Associated Press, LOS ANGELES TIMES
A dozen states are banding together to ask the U.S. Supreme Court to block a California law requiring any eggs sold there to come from hens that have space to stretch out in their cages.
Missouri Atty. Gen. Josh Hawley said Monday that he plans to file a lawsuit on behalf of the states alleging that since California’s law took effect in 2015, it has cost consumers nationwide up to $350 million annually because of higher egg prices. The suit argues that California’s requirements violate the U.S. Constitution’s interstate commerce clause and are preempted by federal law.
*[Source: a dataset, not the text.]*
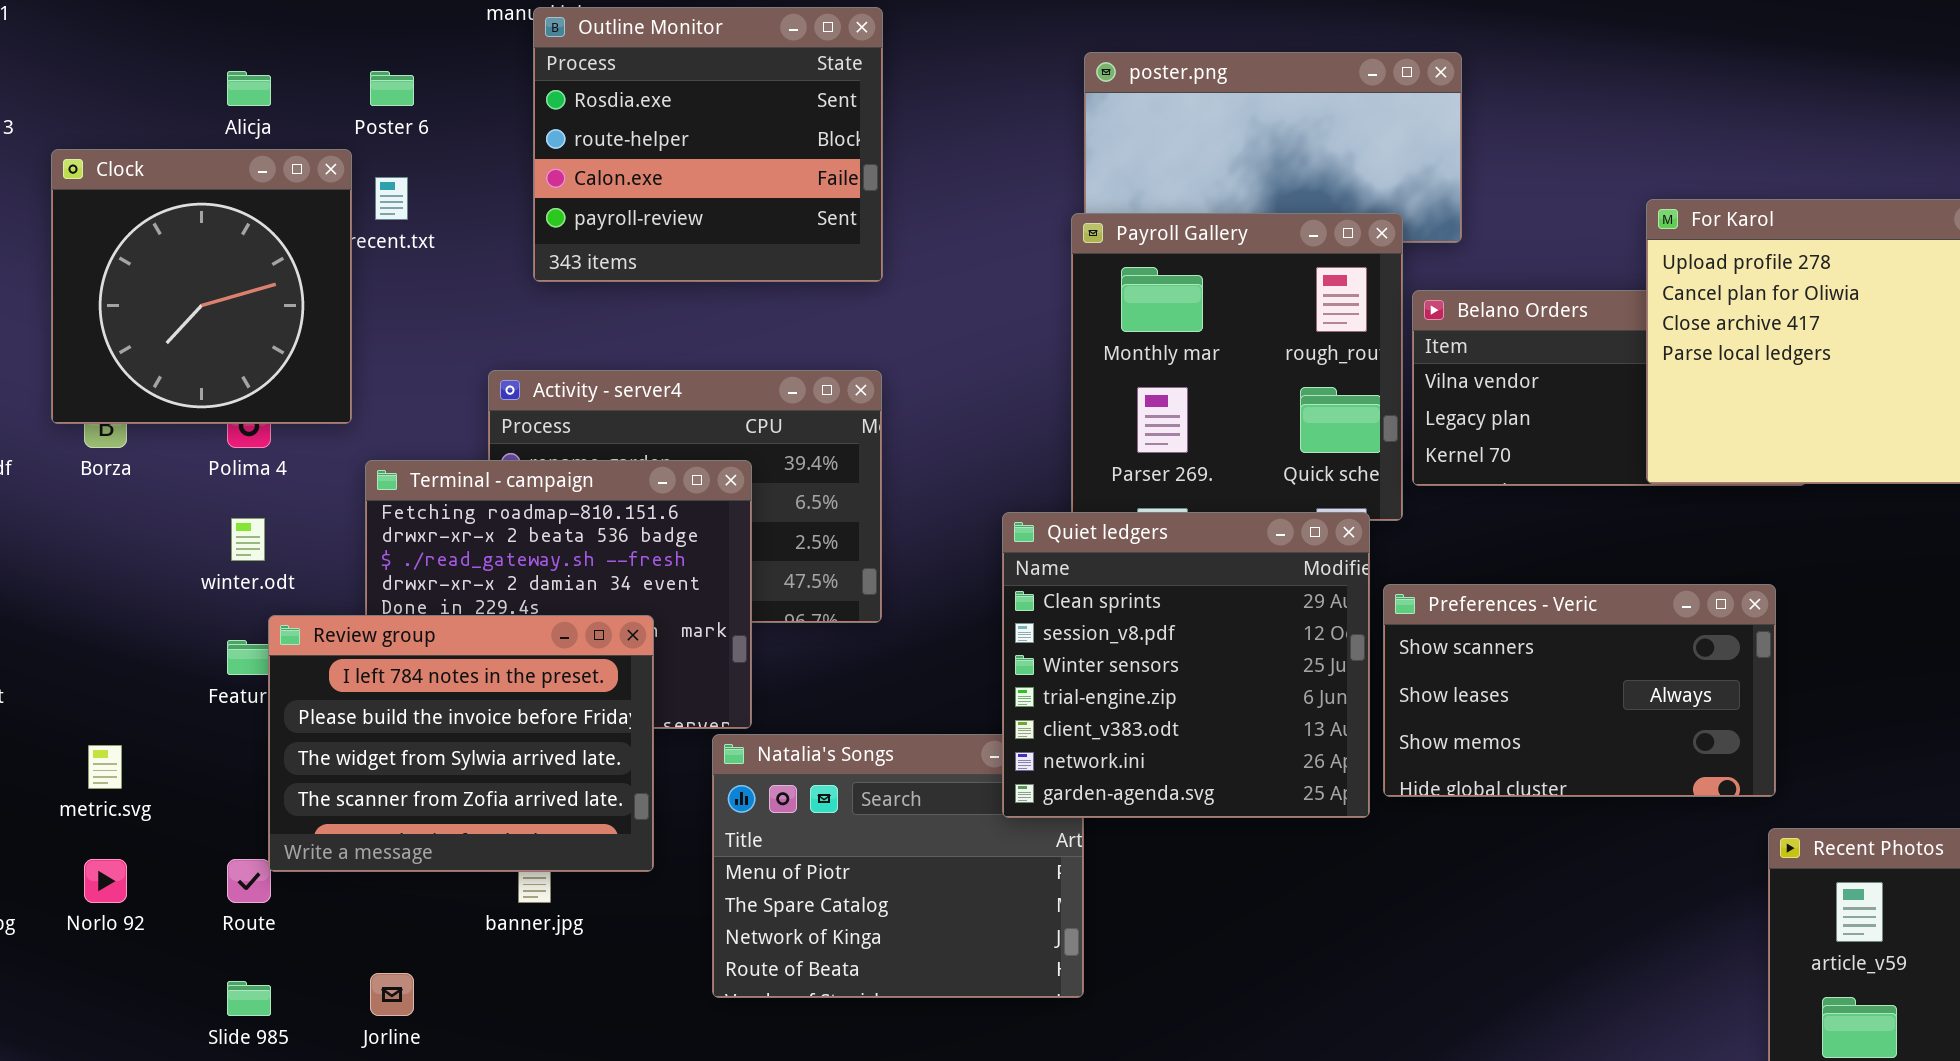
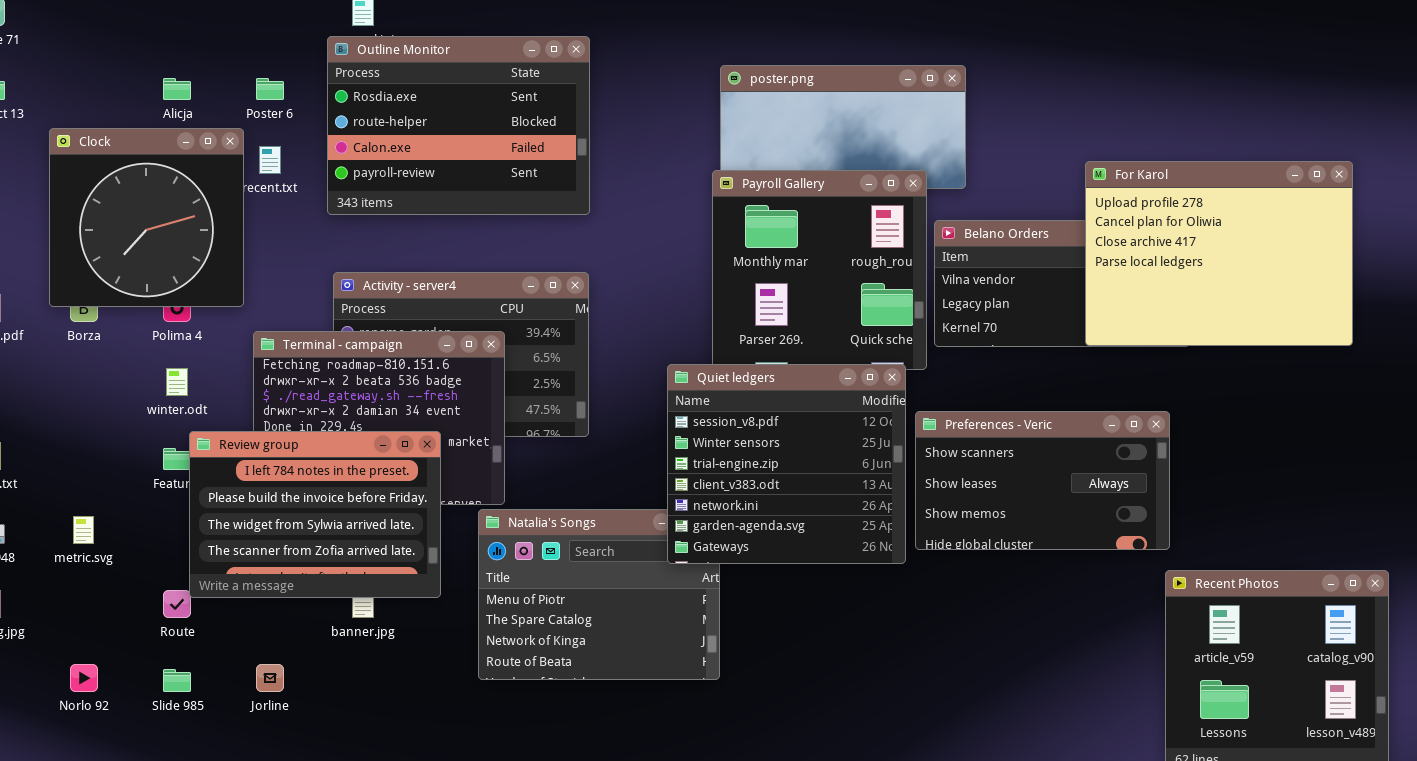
Outline Monitor: [533,7,883,282] -> [327,36,590,215], resized
Quiet ledgers: [1002,512,1370,818] -> [667,364,906,564], scrolled down 1 row
Norlo 92: [84,859,127,903] -> [70,664,98,692], moved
A federal appeals court panel rejected similar claims last year in a separate case brought by six states, ruling that they failed to show California’s law would affect more than just individual farmers. The latest lawsuit seeks to address that by citing an economic analysis of the California law. It also asks the Supreme Court to take up the case directly instead of requiring that it first move through the lower courts.
Hawley, a Republican who is running for U.S. Senate in 2018, is leading the lawsuit. Other plaintiff states are Alabama, Arkansas, Indiana, Iowa, Louisiana, Nebraska, Nevada, North Dakota, Oklahoma, Utah and Wisconsin. All have Republican attorneys general except Iowa, which has a Democrat.